Они сидели среди многочисленных парочек, таких же бесприютных скитальцев, сидели, милуясь, сплетясь, как ветви, исходя в изнурительных бесплодных ласках.
Передохнув, Жека сказала:
– Все из-за дядечки моего. Не был бы он такая лапша, давно б ему дали свое жилье. Ему, как инвалиду, положено. Тем более комната эта сырая. Была бы она тогда моя.
– Ты говоришь, она – сырая…
– Ему сырая, а мне – сойдет. Возраст пока еще позволяет. Не мыкались бы с тобой по скамейкам…
– А он может один, без вас?
– Проживет. Привычный. И так редко видимся.
Она прижалась еще тесней. Он чувствовал, сколько сдавленной силы бродит в ее могучем теле, неукротимо требуя выхода.
«К черту! – ругался он про себя. – Пора прекратить эти сидения. К чему эти пытки? Мы – не дети. Будь я проклят – в последний раз!..»
Но такие клятвы он давал себе часто. Твердости ненадолго хватало. Всего до следующего свидания.
– Знай край, да не падай, – шепнула Жека.

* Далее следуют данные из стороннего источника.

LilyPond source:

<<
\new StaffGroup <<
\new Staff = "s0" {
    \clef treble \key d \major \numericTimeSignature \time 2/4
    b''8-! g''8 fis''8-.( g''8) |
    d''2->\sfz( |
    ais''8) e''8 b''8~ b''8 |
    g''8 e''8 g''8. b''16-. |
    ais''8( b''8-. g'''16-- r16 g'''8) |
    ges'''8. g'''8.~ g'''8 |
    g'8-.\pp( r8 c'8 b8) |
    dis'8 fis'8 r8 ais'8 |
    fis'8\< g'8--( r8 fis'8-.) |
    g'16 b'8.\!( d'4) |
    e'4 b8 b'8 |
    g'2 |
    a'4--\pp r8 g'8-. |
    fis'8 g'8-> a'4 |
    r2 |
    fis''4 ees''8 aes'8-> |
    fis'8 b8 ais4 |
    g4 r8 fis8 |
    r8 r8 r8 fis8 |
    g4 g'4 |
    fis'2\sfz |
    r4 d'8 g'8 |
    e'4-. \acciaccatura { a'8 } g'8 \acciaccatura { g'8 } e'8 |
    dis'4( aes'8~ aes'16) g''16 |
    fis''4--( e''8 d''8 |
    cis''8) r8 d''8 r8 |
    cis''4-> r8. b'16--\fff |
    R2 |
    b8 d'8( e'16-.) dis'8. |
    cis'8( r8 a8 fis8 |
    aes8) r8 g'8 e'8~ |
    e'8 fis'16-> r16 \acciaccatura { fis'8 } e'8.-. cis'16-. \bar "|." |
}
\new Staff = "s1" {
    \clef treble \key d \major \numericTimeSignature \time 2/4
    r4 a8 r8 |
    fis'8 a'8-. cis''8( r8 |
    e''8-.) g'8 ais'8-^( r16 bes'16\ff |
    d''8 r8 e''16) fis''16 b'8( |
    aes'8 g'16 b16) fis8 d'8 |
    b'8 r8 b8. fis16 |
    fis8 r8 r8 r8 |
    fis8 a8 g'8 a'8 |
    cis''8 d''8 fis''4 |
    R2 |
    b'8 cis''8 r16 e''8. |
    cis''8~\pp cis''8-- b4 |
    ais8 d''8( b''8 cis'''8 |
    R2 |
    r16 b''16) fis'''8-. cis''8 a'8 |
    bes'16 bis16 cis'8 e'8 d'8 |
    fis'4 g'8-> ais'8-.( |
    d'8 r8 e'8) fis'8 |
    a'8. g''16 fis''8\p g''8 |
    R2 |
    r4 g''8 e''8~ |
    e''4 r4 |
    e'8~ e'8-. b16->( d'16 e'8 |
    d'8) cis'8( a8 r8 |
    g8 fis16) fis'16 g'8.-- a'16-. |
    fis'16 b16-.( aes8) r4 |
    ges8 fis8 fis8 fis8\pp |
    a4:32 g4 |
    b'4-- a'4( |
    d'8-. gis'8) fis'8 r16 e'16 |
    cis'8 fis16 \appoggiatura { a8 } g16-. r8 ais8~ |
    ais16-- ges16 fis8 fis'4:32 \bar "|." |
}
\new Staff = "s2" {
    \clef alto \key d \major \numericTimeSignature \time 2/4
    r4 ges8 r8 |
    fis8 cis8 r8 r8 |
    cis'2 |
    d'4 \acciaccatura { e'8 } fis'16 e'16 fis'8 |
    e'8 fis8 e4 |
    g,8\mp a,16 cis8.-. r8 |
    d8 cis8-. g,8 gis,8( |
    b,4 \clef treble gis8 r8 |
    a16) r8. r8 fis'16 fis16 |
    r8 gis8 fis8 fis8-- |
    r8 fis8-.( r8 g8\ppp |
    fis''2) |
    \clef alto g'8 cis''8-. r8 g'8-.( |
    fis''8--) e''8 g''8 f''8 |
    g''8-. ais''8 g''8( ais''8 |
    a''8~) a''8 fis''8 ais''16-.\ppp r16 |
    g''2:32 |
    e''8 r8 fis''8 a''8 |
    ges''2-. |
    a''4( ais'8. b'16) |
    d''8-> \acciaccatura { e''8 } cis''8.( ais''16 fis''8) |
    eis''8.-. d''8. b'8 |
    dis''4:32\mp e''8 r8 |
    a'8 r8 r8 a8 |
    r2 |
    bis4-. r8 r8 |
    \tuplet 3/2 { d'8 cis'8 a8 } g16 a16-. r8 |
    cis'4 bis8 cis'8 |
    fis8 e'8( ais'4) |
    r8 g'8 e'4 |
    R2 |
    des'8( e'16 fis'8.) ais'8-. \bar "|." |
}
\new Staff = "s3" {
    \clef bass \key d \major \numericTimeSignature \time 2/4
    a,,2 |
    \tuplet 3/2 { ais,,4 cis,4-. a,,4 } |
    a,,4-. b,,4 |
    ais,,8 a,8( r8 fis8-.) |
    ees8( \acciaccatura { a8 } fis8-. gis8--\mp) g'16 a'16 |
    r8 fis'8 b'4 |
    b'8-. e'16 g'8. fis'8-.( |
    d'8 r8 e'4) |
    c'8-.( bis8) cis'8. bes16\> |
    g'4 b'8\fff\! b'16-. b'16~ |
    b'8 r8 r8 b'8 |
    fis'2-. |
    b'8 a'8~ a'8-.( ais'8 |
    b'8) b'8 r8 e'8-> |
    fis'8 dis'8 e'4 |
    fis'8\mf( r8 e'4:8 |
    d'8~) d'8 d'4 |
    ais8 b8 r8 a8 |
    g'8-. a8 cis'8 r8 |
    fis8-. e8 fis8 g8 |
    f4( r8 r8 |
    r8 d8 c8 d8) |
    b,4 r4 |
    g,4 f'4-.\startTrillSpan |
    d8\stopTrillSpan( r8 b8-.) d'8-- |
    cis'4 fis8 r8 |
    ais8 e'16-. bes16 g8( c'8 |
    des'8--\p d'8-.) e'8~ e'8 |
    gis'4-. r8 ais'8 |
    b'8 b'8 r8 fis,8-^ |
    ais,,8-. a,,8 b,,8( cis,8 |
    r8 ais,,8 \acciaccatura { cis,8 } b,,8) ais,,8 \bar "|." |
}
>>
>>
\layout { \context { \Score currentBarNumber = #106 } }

Возвращались медленно, шли неспешно по сонным, уставшим за день улицам и так же неспешно переговаривались. Неожиданно Жека засмеялась. Он удивился.
– Ты – чему?
– А так, – она повела плечом. И спросила насмешливо: – Как живете-можете?
– Как можем, так и живем, – буркнул Костик.
– Терпи, казачок, казаком будешь, – она шлепнула его по лопатке.
* * *
Накануне отъезда отец сказал, что в Москве проживает старый знакомый, к которому можно обратиться, если возникнет такая надобность.
– Мир состоит из старых знакомых, – невольно усмехнулся Костик. – Сперва Ордынцев, теперь и ты, вспоминаете полузабытых людей.
– Я не забыл, – сказал отец, – думаю, и он меня помнит. Мы с ним из одного города, это, знаешь, особое дело.